→ **WORK TO BE COMPLETED**
Decide whether each statement agrees with the text below on Australia's November grain exports: (a) November wheat exports were the smallest for a November since November 2020; (b) Queensland supplied more of the faba bean exports than New South Wales; (c) November barley exports were the largest since January 2023. Answer yes or no for each, quoting the words of the text that settle it.

→ **DOCUMENT SEGMENT**
►

The Australian Bureau Statistics released its November exports figures. Overall, wheat exports for November were disappointing while barley, canola and pulse exports were robust.
Australia exported 583.6 thousand metric tonne (KMT) of wheat in November down from 1.134MMT in Oct. It was the smallest Nov wheat exports since Nov 2020.
Barley exports for November were 839KMT which was the largest since Jan 2024. China took 750KMT of that.
November canola exports were 769KMT with 629KMT or of 72% of this heading to Europe.
Pulse exports kicked in November. This included 140KMT of faba beans with 94KMT of this coming from New South Wales (NSW) and 40KMT from Queensland (QLD). Egypt accounted for the bulk of the export demand with 126KMT shipped. Chickpea exports for Nov were 443KMT. India accounted for 350KMT of the shipments (79%), Pakistan 11% and Bangladesh 5%. There was also 49KMT of lentils exported in Nov.

◄

→ **DATASET EXCERPTS**
►

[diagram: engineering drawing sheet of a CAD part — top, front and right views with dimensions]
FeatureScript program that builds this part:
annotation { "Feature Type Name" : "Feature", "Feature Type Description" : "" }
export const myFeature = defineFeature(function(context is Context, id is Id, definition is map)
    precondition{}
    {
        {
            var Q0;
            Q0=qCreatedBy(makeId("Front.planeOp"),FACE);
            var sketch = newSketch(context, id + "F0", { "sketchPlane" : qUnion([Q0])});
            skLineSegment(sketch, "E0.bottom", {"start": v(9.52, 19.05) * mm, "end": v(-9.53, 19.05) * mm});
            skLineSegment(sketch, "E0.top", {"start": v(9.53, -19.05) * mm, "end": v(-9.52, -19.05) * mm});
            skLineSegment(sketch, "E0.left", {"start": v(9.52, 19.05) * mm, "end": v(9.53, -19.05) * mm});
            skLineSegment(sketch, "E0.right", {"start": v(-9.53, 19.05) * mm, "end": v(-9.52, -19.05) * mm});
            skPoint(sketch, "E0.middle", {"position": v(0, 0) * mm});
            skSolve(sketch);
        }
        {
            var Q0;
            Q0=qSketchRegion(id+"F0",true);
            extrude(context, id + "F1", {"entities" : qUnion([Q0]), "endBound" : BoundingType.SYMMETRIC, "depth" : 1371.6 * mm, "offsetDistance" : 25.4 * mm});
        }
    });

◄
►

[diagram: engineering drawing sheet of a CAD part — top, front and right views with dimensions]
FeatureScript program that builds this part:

◄

→ **SOLVED EXERCISE**
(a) Yes: "It was the smallest Nov wheat exports since Nov 2020."
(b) No: "94KMT of this coming from New South Wales (NSW) and 40KMT from Queensland (QLD)."
(c) No: "Barley exports for November were 839KMT which was the largest since Jan 2024."